* **Collected data**
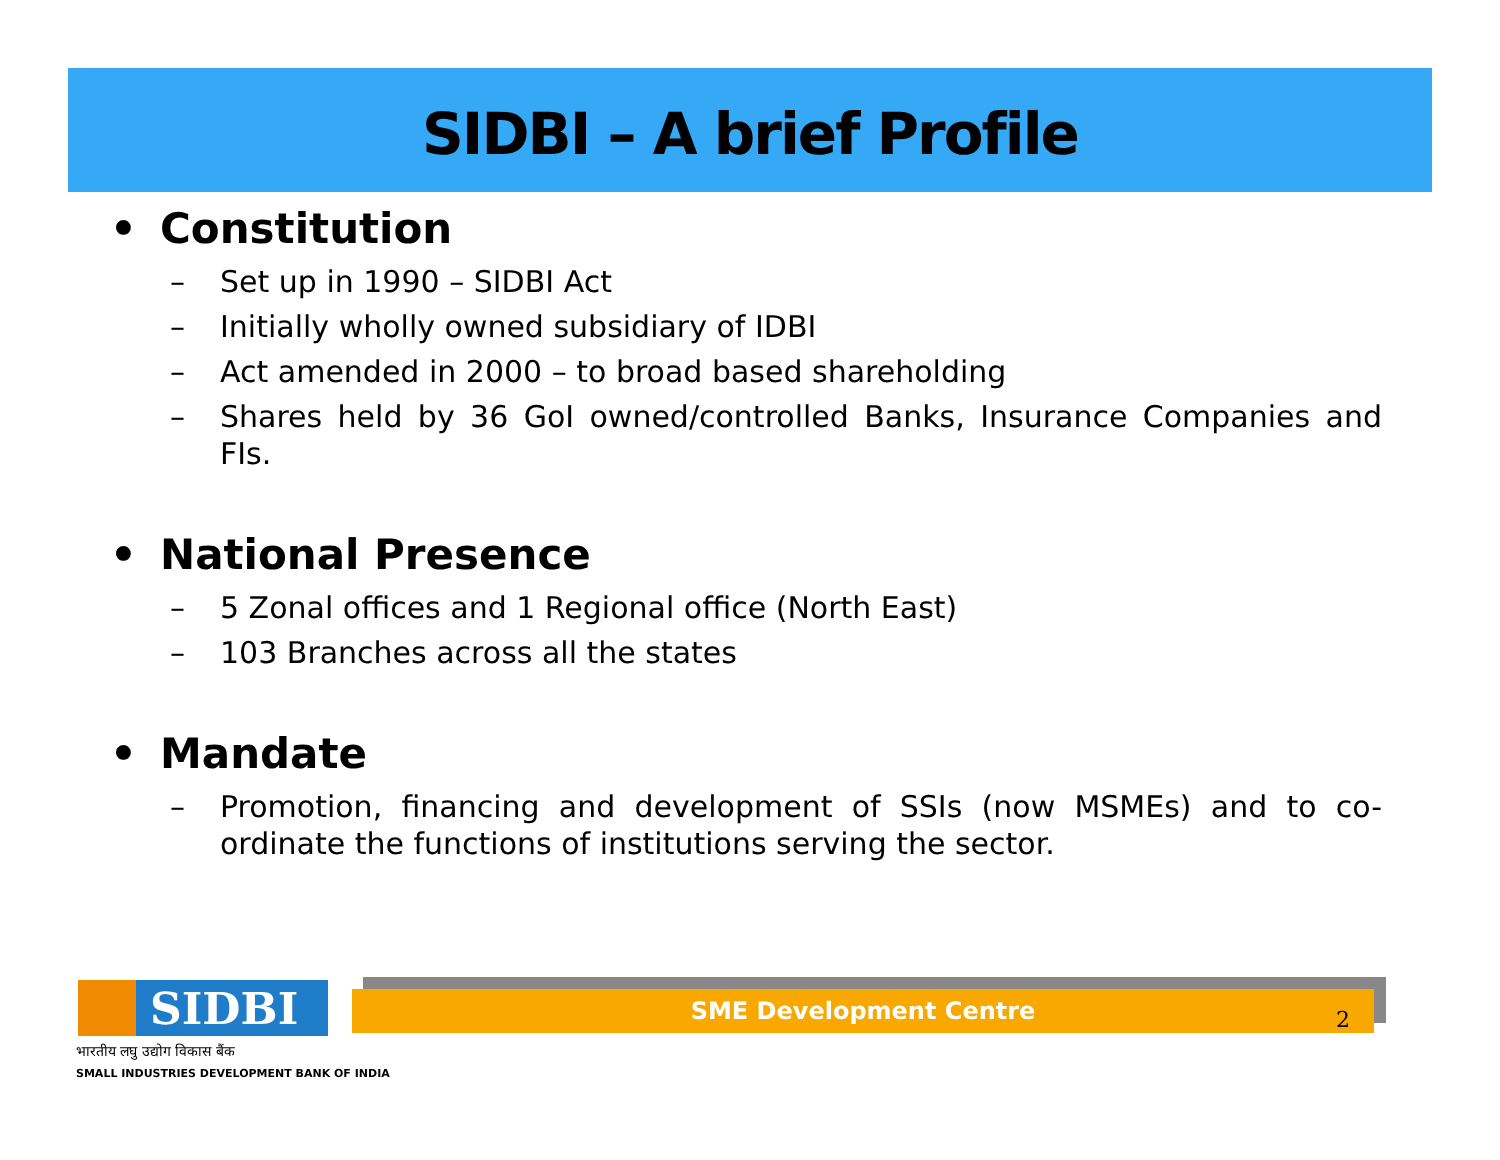SIDBI – A brief Profile
• Constitution
– Set up in 1990 – SIDBI Act
– Initially wholly owned subsidiary of IDBI
– Act amended in 2000 – to broad based shareholding
– Shares held by 36 GoI owned/controlled Banks, Insurance Companies and FIs.
• National Presence
– 5 Zonal offices and 1 Regional office (North East)
– 103 Branches across all the states
• Mandate
– Promotion, financing and development of SSIs (now MSMEs) and to co-ordinate the functions of institutions serving the sector.
SIDBI
भारतीय लघु उद्योग विकास बैंक
SMALL INDUSTRIES DEVELOPMENT BANK OF INDIA
SME Development Centre
2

* **Exercise directions**
Every line from the one containing "all the states" to the close of the records must be reproduced exactly. Include both ends and nothing more.

* **Response area**
– 103 Branches across all the states
• Mandate
– Promotion, financing and development of SSIs (now MSMEs) and to co-ordinate the functions of institutions serving the sector.
SIDBI
भारतीय लघु उद्योग विकास बैंक
SMALL INDUSTRIES DEVELOPMENT BANK OF INDIA
SME Development Centre
2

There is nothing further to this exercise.